Sygnały o problemach miały pojawić się jeszcze w zeszłym roku, niedługo po wrześniowej premierze iPhone'ów 14, a w grudniu zaczęły dotykać coraz większą liczbę klientów. Użytkownicy raportowali, że na niektórych iPhone'ach z dopiskiem Pro po odblokowaniu ekranu pojawiają się poziome, migoczące linie w kolorze żółtym lub zielonym.
Część posiadaczy nowych iPhone'ów obawiała się, że powodem problemów może być jakaś usterka fabryczna. W takim przypadku konieczne byłoby odesłanie iPhone'a do serwisu na naprawę, co zazwyczaj jest dość kłopotliwe.
Apple zbadało sprawę i - jak donosi serwis MacRumors - zdążyło już ustalić, że przyczyną nie są problemy z samym wyświetlaczem, ale błąd w oprogramowaniu. Amerykański gigant pracuje właśnie nad poprawką do systemu iOS, która ma całkowicie zlikwidować problem.

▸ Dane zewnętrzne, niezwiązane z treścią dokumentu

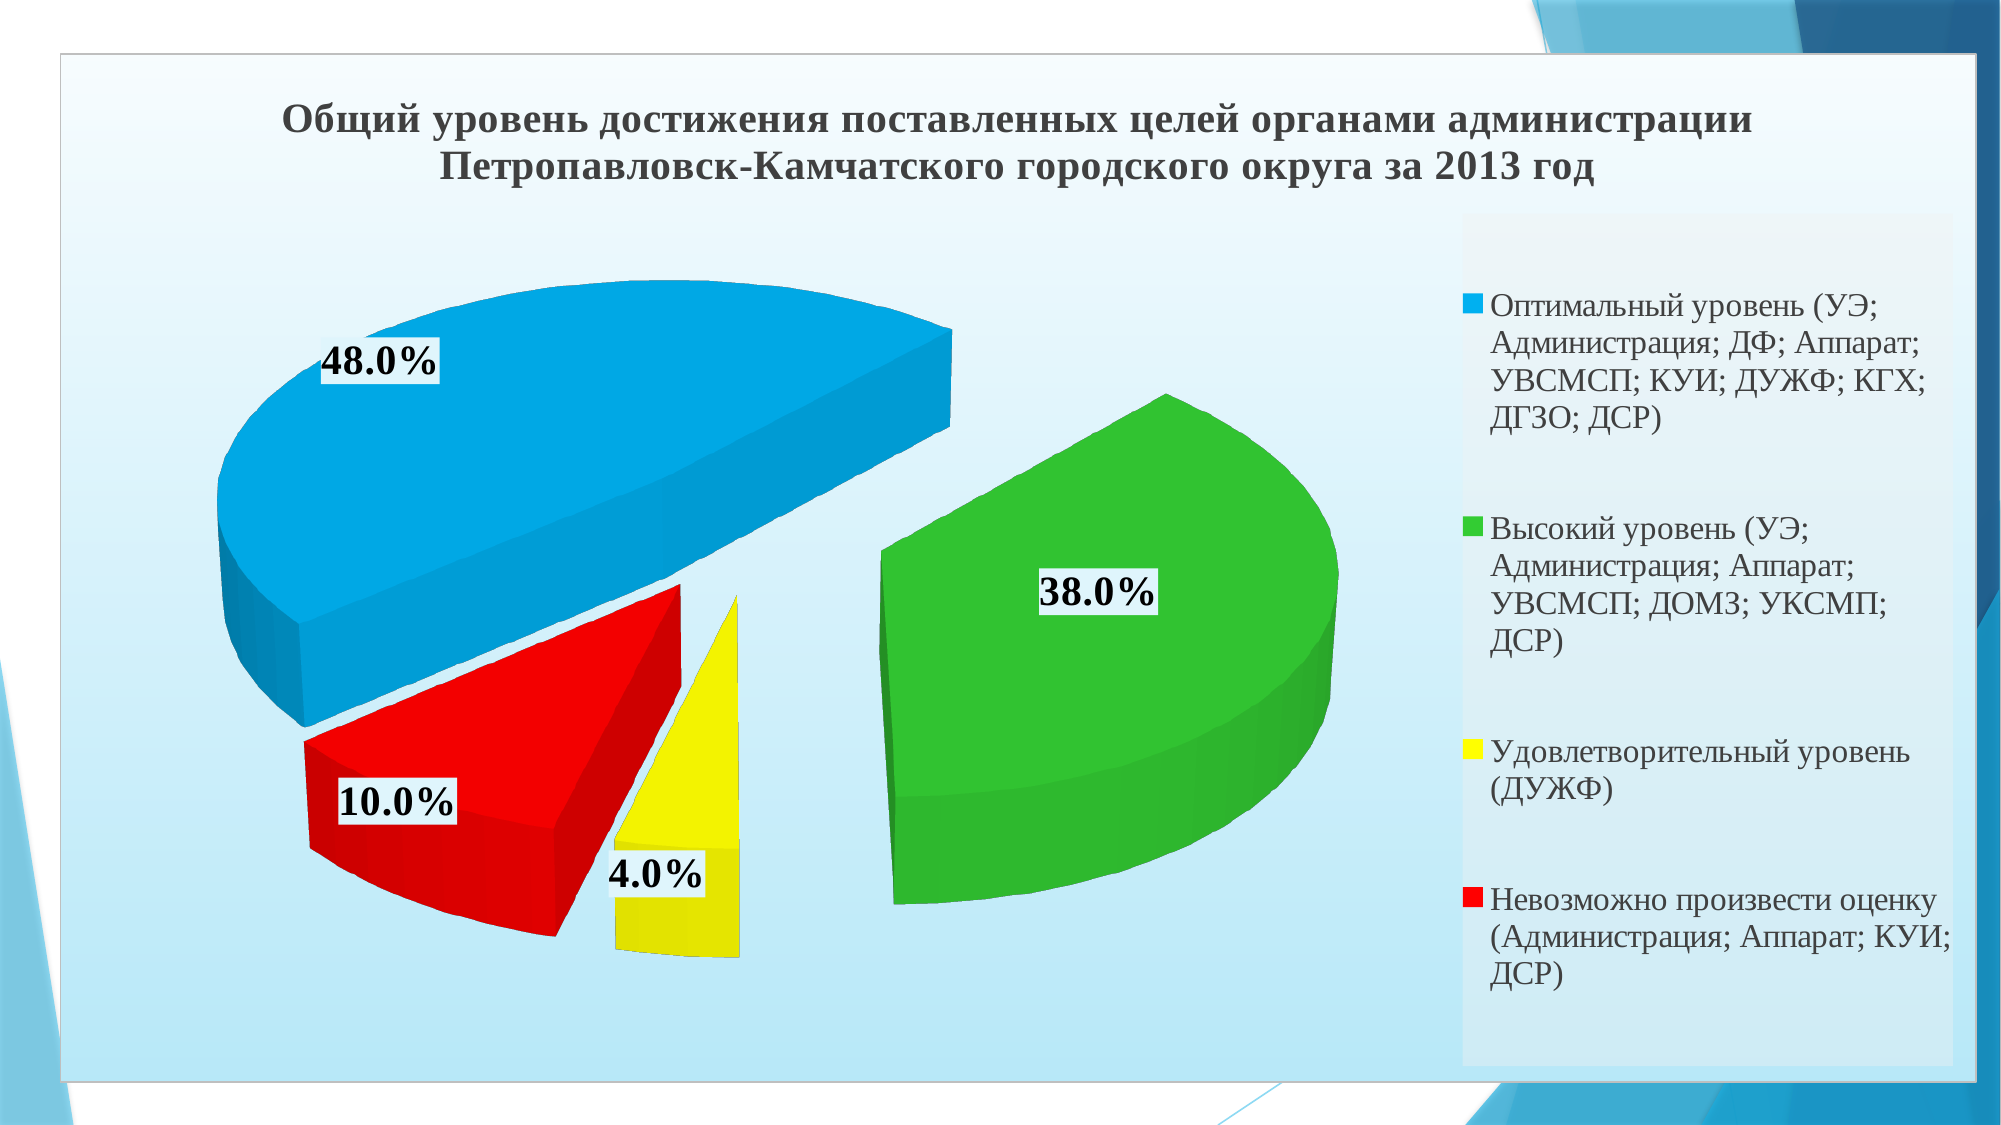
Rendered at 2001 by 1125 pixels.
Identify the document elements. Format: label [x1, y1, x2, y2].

Nie wiadomo jednak, kiedy dokładnie prace nad aktualizacją zostaną zakończone. Poprawka ma pojawić się w ramach systemu iOS 16.3, który jest obecnie na etapie testów u programistów firmy i użytkowników biorących udział w beta testach. Na tę wersję systemu trzeba będzie poczekać jednak jeszcze kilka tygodni, dlatego bardziej prawdopodobne, że Apple zaimplementuje rozwiązanie problemu jeszcze w wersji OS 16.2.1, która ma być gotowa "wkrótce".